We’ve heard about the benefits of reflective electronic paper displays time and again, so why aren’t there E Ink monitors for those who spend all their time on a computer reading, writing, or crunching numbers? The answer is that there are E Ink computer displays, but they come with a lot of trade-offs. Philips’ new solution is a split screen monitor that puts both a black-and-white E Ink panel and a full-color LCD on your desk.
Electronic paper displays are so easy on the eyes because they both essentially work the same way as the printed page. Instead of light being directly beamed into a user’s eyes from a glowing panel, the technology relies on reflected light from another source.

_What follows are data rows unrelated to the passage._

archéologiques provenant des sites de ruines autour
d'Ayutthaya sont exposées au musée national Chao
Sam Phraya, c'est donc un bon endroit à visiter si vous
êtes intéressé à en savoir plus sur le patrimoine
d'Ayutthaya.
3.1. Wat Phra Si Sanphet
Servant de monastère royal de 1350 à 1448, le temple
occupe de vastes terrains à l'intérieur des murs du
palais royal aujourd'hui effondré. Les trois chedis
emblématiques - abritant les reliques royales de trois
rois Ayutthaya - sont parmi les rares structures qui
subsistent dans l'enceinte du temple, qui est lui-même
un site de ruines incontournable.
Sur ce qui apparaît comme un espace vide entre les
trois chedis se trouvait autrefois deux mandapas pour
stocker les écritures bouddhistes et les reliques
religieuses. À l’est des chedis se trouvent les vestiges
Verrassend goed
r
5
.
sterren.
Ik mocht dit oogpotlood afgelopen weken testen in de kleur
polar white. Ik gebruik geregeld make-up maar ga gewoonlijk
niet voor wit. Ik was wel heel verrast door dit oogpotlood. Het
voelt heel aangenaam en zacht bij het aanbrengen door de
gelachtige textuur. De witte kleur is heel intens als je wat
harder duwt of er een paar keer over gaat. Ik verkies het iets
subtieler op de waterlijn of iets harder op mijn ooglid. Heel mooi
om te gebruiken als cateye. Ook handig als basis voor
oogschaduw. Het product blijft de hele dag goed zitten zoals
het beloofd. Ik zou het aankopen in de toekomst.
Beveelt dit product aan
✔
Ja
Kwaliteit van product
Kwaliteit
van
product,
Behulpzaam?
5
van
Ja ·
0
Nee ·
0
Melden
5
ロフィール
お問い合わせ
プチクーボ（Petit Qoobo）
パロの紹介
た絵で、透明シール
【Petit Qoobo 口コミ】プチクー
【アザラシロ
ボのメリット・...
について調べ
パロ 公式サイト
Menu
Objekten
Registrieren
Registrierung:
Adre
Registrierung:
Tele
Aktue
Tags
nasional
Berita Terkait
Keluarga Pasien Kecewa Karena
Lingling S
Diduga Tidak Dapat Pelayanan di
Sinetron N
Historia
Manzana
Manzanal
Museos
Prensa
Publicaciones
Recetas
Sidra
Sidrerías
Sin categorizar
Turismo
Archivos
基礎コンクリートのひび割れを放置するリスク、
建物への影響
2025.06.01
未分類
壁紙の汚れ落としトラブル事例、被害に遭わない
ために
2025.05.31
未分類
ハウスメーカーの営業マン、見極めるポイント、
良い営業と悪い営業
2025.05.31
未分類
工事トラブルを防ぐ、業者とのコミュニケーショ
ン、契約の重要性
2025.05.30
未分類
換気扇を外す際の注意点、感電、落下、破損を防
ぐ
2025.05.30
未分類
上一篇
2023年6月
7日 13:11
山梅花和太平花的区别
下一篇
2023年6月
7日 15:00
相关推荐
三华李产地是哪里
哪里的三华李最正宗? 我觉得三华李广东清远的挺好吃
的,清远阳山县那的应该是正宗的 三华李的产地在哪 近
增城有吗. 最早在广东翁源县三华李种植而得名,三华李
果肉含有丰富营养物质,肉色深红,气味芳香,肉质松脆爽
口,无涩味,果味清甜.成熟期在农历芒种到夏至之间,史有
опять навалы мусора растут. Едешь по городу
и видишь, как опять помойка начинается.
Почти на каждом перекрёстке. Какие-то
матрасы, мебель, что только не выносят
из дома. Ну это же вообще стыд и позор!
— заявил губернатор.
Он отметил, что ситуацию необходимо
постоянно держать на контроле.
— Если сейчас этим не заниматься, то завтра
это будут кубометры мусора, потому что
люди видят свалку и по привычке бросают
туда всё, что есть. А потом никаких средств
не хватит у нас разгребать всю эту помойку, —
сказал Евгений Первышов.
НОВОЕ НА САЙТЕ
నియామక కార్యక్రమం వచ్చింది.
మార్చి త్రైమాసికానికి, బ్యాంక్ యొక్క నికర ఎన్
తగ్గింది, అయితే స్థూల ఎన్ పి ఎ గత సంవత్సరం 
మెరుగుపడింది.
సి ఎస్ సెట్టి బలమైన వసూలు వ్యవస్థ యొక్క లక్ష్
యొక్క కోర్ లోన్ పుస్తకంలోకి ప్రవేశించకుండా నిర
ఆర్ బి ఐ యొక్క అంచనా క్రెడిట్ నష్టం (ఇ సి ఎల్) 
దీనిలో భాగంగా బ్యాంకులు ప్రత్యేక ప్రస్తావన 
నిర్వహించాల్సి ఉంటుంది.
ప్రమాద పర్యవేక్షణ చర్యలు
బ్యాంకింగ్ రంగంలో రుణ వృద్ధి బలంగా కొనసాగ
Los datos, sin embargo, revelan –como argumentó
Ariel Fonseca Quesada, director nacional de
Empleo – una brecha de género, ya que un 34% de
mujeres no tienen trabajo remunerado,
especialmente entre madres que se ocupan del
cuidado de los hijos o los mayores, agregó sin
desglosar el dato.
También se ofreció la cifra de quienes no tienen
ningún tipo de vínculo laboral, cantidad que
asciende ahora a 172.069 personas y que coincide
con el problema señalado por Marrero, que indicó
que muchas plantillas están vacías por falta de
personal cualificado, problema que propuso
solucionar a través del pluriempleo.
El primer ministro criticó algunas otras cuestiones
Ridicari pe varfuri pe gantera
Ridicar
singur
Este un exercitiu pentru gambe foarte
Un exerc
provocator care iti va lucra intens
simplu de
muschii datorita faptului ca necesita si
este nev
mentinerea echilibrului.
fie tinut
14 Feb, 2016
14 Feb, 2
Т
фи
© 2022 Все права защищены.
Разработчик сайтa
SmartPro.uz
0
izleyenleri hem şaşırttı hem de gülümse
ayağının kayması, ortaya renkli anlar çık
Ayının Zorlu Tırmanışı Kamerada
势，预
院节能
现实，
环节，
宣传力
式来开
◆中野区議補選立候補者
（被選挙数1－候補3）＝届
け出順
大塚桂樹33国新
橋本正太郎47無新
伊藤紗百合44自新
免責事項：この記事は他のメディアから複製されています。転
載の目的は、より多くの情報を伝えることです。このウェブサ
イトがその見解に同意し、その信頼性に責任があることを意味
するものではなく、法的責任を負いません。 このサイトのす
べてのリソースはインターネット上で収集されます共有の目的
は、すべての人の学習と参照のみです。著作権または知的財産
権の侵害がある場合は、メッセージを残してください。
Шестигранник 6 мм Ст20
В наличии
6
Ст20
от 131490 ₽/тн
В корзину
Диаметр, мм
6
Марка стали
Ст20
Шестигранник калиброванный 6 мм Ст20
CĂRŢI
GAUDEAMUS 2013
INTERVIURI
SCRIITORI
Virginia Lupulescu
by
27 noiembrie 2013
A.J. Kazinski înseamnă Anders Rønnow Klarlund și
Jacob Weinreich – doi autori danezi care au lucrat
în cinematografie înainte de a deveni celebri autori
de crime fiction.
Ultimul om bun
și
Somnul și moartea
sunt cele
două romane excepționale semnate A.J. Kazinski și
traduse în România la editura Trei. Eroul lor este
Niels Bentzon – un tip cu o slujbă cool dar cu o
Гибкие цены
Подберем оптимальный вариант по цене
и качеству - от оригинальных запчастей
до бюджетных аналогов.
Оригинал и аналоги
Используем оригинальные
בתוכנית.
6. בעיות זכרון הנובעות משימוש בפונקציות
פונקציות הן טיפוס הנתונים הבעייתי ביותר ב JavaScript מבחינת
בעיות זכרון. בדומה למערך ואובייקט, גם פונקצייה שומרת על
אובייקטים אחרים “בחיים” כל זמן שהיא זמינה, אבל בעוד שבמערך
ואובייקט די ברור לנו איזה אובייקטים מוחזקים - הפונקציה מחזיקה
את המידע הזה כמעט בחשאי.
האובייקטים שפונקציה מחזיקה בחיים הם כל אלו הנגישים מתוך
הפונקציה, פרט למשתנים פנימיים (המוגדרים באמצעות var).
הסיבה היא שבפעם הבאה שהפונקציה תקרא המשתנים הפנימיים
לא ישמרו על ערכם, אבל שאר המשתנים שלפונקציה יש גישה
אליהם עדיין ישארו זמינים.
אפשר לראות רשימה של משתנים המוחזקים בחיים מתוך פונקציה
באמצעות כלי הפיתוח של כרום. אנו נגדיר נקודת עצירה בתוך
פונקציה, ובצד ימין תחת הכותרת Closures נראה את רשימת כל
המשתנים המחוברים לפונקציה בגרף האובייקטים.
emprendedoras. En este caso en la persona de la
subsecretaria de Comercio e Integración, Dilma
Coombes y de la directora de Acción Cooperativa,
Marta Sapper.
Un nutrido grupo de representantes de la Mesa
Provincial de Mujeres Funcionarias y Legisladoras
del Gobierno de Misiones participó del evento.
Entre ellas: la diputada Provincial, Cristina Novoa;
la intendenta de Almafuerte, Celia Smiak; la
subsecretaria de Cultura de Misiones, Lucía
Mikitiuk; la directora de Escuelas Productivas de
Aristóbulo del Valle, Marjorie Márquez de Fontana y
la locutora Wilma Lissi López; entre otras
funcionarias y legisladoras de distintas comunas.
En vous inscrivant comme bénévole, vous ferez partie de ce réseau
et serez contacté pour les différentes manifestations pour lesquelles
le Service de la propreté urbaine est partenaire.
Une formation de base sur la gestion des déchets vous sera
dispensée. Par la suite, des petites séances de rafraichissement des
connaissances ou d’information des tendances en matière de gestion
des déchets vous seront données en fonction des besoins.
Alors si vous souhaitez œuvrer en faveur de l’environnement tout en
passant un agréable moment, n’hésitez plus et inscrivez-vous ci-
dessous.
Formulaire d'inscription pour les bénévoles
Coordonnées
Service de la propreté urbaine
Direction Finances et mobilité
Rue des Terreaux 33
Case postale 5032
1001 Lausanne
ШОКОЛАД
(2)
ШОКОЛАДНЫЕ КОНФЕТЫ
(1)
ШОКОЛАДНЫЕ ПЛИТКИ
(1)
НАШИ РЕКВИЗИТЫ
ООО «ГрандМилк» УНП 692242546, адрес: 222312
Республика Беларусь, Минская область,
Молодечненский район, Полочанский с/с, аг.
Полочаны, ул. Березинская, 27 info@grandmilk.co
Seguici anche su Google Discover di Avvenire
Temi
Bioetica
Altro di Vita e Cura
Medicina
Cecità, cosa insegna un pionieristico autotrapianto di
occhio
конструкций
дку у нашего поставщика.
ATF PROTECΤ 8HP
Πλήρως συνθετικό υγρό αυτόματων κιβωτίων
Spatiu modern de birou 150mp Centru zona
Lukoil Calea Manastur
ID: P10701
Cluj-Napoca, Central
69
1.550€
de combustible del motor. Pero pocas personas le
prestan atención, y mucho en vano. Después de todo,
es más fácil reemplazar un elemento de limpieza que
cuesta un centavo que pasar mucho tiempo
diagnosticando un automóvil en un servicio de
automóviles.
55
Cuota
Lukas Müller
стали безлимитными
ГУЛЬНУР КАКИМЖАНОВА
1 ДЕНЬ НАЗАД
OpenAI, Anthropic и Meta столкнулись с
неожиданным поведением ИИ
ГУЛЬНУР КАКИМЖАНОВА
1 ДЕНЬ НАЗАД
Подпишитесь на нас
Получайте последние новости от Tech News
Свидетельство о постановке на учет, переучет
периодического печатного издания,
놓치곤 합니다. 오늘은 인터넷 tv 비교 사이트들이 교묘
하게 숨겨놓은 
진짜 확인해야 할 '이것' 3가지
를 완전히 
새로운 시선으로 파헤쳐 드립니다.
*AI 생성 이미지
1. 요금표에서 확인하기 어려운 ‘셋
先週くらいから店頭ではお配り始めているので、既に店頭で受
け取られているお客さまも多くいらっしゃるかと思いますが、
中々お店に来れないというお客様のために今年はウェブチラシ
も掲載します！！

When an e-paper screen has a matte finish on the surface, light is further softened before it hits the eye.
The screens used for e-readers have other benefits too, including no flickering, but with limited refresh rates, ghosting artifacts, lower resolutions, and color with a very limited palette, electronic paper still can’t compete against LCD or OLED screens when it comes to the countless other tasks we use computers for—everything from watching movies to surfing the web.
Instead of trying to push the performance of electronic paper displays to compete with an LCD panel, Philips is just acknowledging the pros and cons of each technology with its 24B1D5600 monitor, which pairs a 23.8-inch LCD alongside a 13.3-inch E Ink screen right next to it.
Most of your day-to-day computing tasks will be handled by the LCD, which boasts a resolution of 2,560 × 1,440 pixels, a 75 Hz refresh rate, and the ability to reproduce 16.7 million colors. But if you find yourself having to read a long document or a text-heavy website, the 150 PPI, 1,200 x 1,600 E Ink panel right next to it can step in when your eyes need a break. It’s like having an e-paper tablet connected to the side of the screen. It can be angled inwards up to 45-degrees to find the perfect viewing angle, and has its own screen illumination including color temperature adjustments for those trying to minimize their blue light exposure at night.
Both the LCD and E Ink panels will need their own separate connection to your computer and a power source, but they’re plug-and-play compatible with both Windows and macOS computers, so you can spread your desktop across the two. For Windows-based machines, Philips also offers a SmartRemote app that purportedly makes it easier to display text-based document files on the E Ink panel in higher quality, including on-screen buttons for zooming and panning when a document doesn’t fit on the screen. However, when using that app, documents can only be displayed, and not actively edited.
Although available in markets like China for around $850, the Philips 24B1D5600 doesn’t look like it’s arrived in North America just yet, so those interested in importing one will have to do so through stores like Good e-Reader, which is currently asking a steep $1,600 for the setup, plus an extra $100 in shipping.